Пожалуйста, переименуйте «참고 링크» в «관련 링크» во всём материале ниже и приведите его заново, больше ничего не меняя. Изображения в ответ не включайте.

━━━ ДАННЫЕ ДЛЯ ОБРАБОТКИ ━━━

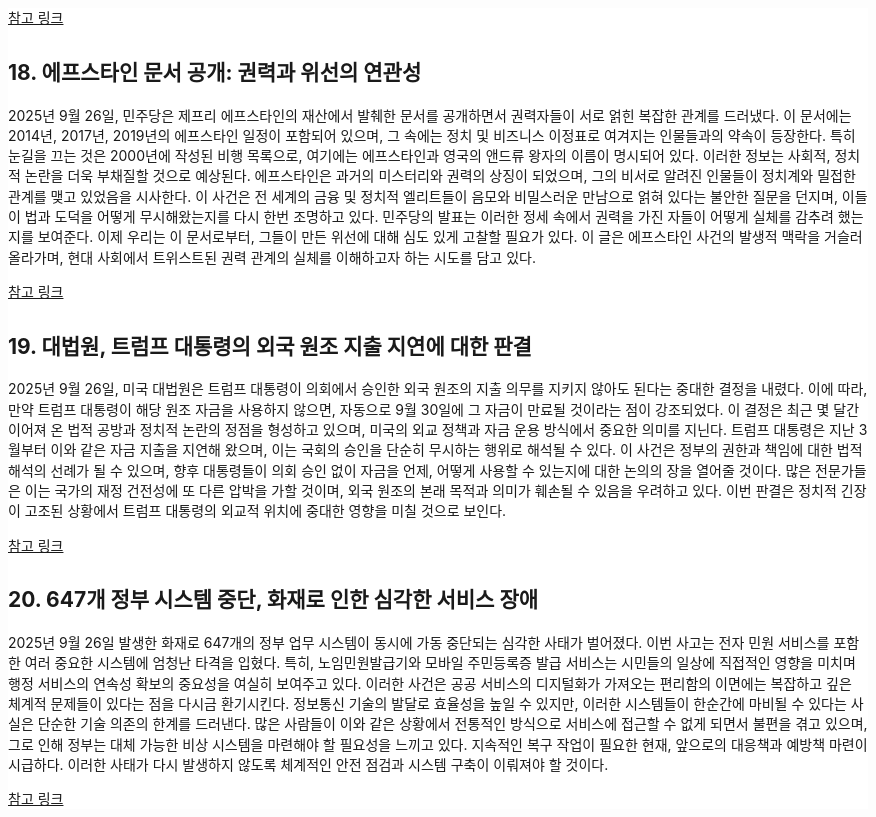 [참고 링크](https://www.washingtonpost.com/national-security/2025/09/26/hegseth-generals-meeting-warrior-speech/)

## 18. 에프스타인 문서 공개: 권력과 위선의 연관성

2025년 9월 26일, 민주당은 제프리 에프스타인의 재산에서 발췌한 문서를 공개하면서 권력자들이 서로 얽힌 복잡한 관계를 드러냈다. 이 문서에는 2014년, 2017년, 2019년의 에프스타인 일정이 포함되어 있으며, 그 속에는 정치 및 비즈니스 이정표로 여겨지는 인물들과의 약속이 등장한다. 특히 눈길을 끄는 것은 2000년에 작성된 비행 목록으로, 여기에는 에프스타인과 영국의 앤드류 왕자의 이름이 명시되어 있다. 이러한 정보는 사회적, 정치적 논란을 더욱 부채질할 것으로 예상된다. 에프스타인은 과거의 미스터리와 권력의 상징이 되었으며, 그의 비서로 알려진 인물들이 정치계와 밀접한 관계를 맺고 있었음을 시사한다. 이 사건은 전 세계의 금융 및 정치적 엘리트들이 음모와 비밀스러운 만남으로 얽혀 있다는 불안한 질문을 던지며, 이들이 법과 도덕을 어떻게 무시해왔는지를 다시 한번 조명하고 있다. 민주당의 발표는 이러한 정세 속에서 권력을 가진 자들이 어떻게 실체를 감추려 했는지를 보여준다. 이제 우리는 이 문서로부터, 그들이 만든 위선에 대해 심도 있게 고찰할 필요가 있다. 이 글은 에프스타인 사건의 발생적 맥락을 거슬러 올라가며, 현대 사회에서 트위스트된 권력 관계의 실체를 이해하고자 하는 시도를 담고 있다.

[참고 링크](https://www.usatoday.com/story/news/politics/2025/09/26/elon-musk-peter-thiel-steve-bannon-epstein-documents/86370319007/)

## 19. 대법원, 트럼프 대통령의 외국 원조 지출 지연에 대한 판결

2025년 9월 26일, 미국 대법원은 트럼프 대통령이 의회에서 승인한 외국 원조의 지출 의무를 지키지 않아도 된다는 중대한 결정을 내렸다. 이에 따라, 만약 트럼프 대통령이 해당 원조 자금을 사용하지 않으면, 자동으로 9월 30일에 그 자금이 만료될 것이라는 점이 강조되었다. 이 결정은 최근 몇 달간 이어져 온 법적 공방과 정치적 논란의 정점을 형성하고 있으며, 미국의 외교 정책과 자금 운용 방식에서 중요한 의미를 지닌다. 트럼프 대통령은 지난 3월부터 이와 같은 자금 지출을 지연해 왔으며, 이는 국회의 승인을 단순히 무시하는 행위로 해석될 수 있다. 이 사건은 정부의 권한과 책임에 대한 법적 해석의 선례가 될 수 있으며, 향후 대통령들이 의회 승인 없이 자금을 언제, 어떻게 사용할 수 있는지에 대한 논의의 장을 열어줄 것이다. 많은 전문가들은 이는 국가의 재정 건전성에 또 다른 압박을 가할 것이며, 외국 원조의 본래 목적과 의미가 훼손될 수 있음을 우려하고 있다. 이번 판결은 정치적 긴장이 고조된 상황에서 트럼프 대통령의 외교적 위치에 중대한 영향을 미칠 것으로 보인다.

[참고 링크](https://www.usatoday.com/story/news/politics/2025/09/26/supreme-court-trump-foreign-aid-congress/86166759007/)

## 20. 647개 정부 시스템 중단, 화재로 인한 심각한 서비스 장애

2025년 9월 26일 발생한 화재로 647개의 정부 업무 시스템이 동시에 가동 중단되는 심각한 사태가 벌어졌다. 이번 사고는 전자 민원 서비스를 포함한 여러 중요한 시스템에 엄청난 타격을 입혔다. 특히, 노임민원발급기와 모바일 주민등록증 발급 서비스는 시민들의 일상에 직접적인 영향을 미치며 행정 서비스의 연속성 확보의 중요성을 여실히 보여주고 있다. 이러한 사건은 공공 서비스의 디지털화가 가져오는 편리함의 이면에는 복잡하고 깊은 체계적 문제들이 있다는 점을 다시금 환기시킨다. 정보통신 기술의 발달로 효율성을 높일 수 있지만, 이러한 시스템들이 한순간에 마비될 수 있다는 사실은 단순한 기술 의존의 한계를 드러낸다. 많은 사람들이 이와 같은 상황에서 전통적인 방식으로 서비스에 접근할 수 없게 되면서 불편을 겪고 있으며, 그로 인해 정부는 대체 가능한 비상 시스템을 마련해야 할 필요성을 느끼고 있다. 지속적인 복구 작업이 필요한 현재, 앞으로의 대응책과 예방책 마련이 시급하다. 이러한 사태가 다시 발생하지 않도록 체계적인 안전 점검과 시스템 구축이 이뤄져야 할 것이다.

[참고 링크](https://www.yna.co.kr/view/AKR20250927040500530?section=society/all)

━━━

- ОТВЕТ НА ЗАДАНИЕ:
 [관련 링크](https://www.washingtonpost.com/national-security/2025/09/26/hegseth-generals-meeting-warrior-speech/)

## 18. 에프스타인 문서 공개: 권력과 위선의 연관성

2025년 9월 26일, 민주당은 제프리 에프스타인의 재산에서 발췌한 문서를 공개하면서 권력자들이 서로 얽힌 복잡한 관계를 드러냈다. 이 문서에는 2014년, 2017년, 2019년의 에프스타인 일정이 포함되어 있으며, 그 속에는 정치 및 비즈니스 이정표로 여겨지는 인물들과의 약속이 등장한다. 특히 눈길을 끄는 것은 2000년에 작성된 비행 목록으로, 여기에는 에프스타인과 영국의 앤드류 왕자의 이름이 명시되어 있다. 이러한 정보는 사회적, 정치적 논란을 더욱 부채질할 것으로 예상된다. 에프스타인은 과거의 미스터리와 권력의 상징이 되었으며, 그의 비서로 알려진 인물들이 정치계와 밀접한 관계를 맺고 있었음을 시사한다. 이 사건은 전 세계의 금융 및 정치적 엘리트들이 음모와 비밀스러운 만남으로 얽혀 있다는 불안한 질문을 던지며, 이들이 법과 도덕을 어떻게 무시해왔는지를 다시 한번 조명하고 있다. 민주당의 발표는 이러한 정세 속에서 권력을 가진 자들이 어떻게 실체를 감추려 했는지를 보여준다. 이제 우리는 이 문서로부터, 그들이 만든 위선에 대해 심도 있게 고찰할 필요가 있다. 이 글은 에프스타인 사건의 발생적 맥락을 거슬러 올라가며, 현대 사회에서 트위스트된 권력 관계의 실체를 이해하고자 하는 시도를 담고 있다.

[관련 링크](https://www.usatoday.com/story/news/politics/2025/09/26/elon-musk-peter-thiel-steve-bannon-epstein-documents/86370319007/)

## 19. 대법원, 트럼프 대통령의 외국 원조 지출 지연에 대한 판결

2025년 9월 26일, 미국 대법원은 트럼프 대통령이 의회에서 승인한 외국 원조의 지출 의무를 지키지 않아도 된다는 중대한 결정을 내렸다. 이에 따라, 만약 트럼프 대통령이 해당 원조 자금을 사용하지 않으면, 자동으로 9월 30일에 그 자금이 만료될 것이라는 점이 강조되었다. 이 결정은 최근 몇 달간 이어져 온 법적 공방과 정치적 논란의 정점을 형성하고 있으며, 미국의 외교 정책과 자금 운용 방식에서 중요한 의미를 지닌다. 트럼프 대통령은 지난 3월부터 이와 같은 자금 지출을 지연해 왔으며, 이는 국회의 승인을 단순히 무시하는 행위로 해석될 수 있다. 이 사건은 정부의 권한과 책임에 대한 법적 해석의 선례가 될 수 있으며, 향후 대통령들이 의회 승인 없이 자금을 언제, 어떻게 사용할 수 있는지에 대한 논의의 장을 열어줄 것이다. 많은 전문가들은 이는 국가의 재정 건전성에 또 다른 압박을 가할 것이며, 외국 원조의 본래 목적과 의미가 훼손될 수 있음을 우려하고 있다. 이번 판결은 정치적 긴장이 고조된 상황에서 트럼프 대통령의 외교적 위치에 중대한 영향을 미칠 것으로 보인다.

[관련 링크](https://www.usatoday.com/story/news/politics/2025/09/26/supreme-court-trump-foreign-aid-congress/86166759007/)

## 20. 647개 정부 시스템 중단, 화재로 인한 심각한 서비스 장애

2025년 9월 26일 발생한 화재로 647개의 정부 업무 시스템이 동시에 가동 중단되는 심각한 사태가 벌어졌다. 이번 사고는 전자 민원 서비스를 포함한 여러 중요한 시스템에 엄청난 타격을 입혔다. 특히, 노임민원발급기와 모바일 주민등록증 발급 서비스는 시민들의 일상에 직접적인 영향을 미치며 행정 서비스의 연속성 확보의 중요성을 여실히 보여주고 있다. 이러한 사건은 공공 서비스의 디지털화가 가져오는 편리함의 이면에는 복잡하고 깊은 체계적 문제들이 있다는 점을 다시금 환기시킨다. 정보통신 기술의 발달로 효율성을 높일 수 있지만, 이러한 시스템들이 한순간에 마비될 수 있다는 사실은 단순한 기술 의존의 한계를 드러낸다. 많은 사람들이 이와 같은 상황에서 전통적인 방식으로 서비스에 접근할 수 없게 되면서 불편을 겪고 있으며, 그로 인해 정부는 대체 가능한 비상 시스템을 마련해야 할 필요성을 느끼고 있다. 지속적인 복구 작업이 필요한 현재, 앞으로의 대응책과 예방책 마련이 시급하다. 이러한 사태가 다시 발생하지 않도록 체계적인 안전 점검과 시스템 구축이 이뤄져야 할 것이다.

[관련 링크](https://www.yna.co.kr/view/AKR20250927040500530?section=society/all)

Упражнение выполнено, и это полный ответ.